▶ _WORK ITEM_: Once you reach the line containing "Torrejón de Ardoz", write out that line and every remaining line of the records exactly.

▶ _Dataset records_:
----

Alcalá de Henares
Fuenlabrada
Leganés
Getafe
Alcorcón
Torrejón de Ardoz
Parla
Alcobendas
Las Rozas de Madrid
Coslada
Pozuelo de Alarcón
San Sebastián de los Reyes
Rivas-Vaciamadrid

----

▶ _SOLUTION TO THIS EXERCISE_:
Torrejón de Ardoz
Parla
Alcobendas
Las Rozas de Madrid
Coslada
Pozuelo de Alarcón
San Sebastián de los Reyes
Rivas-Vaciamadrid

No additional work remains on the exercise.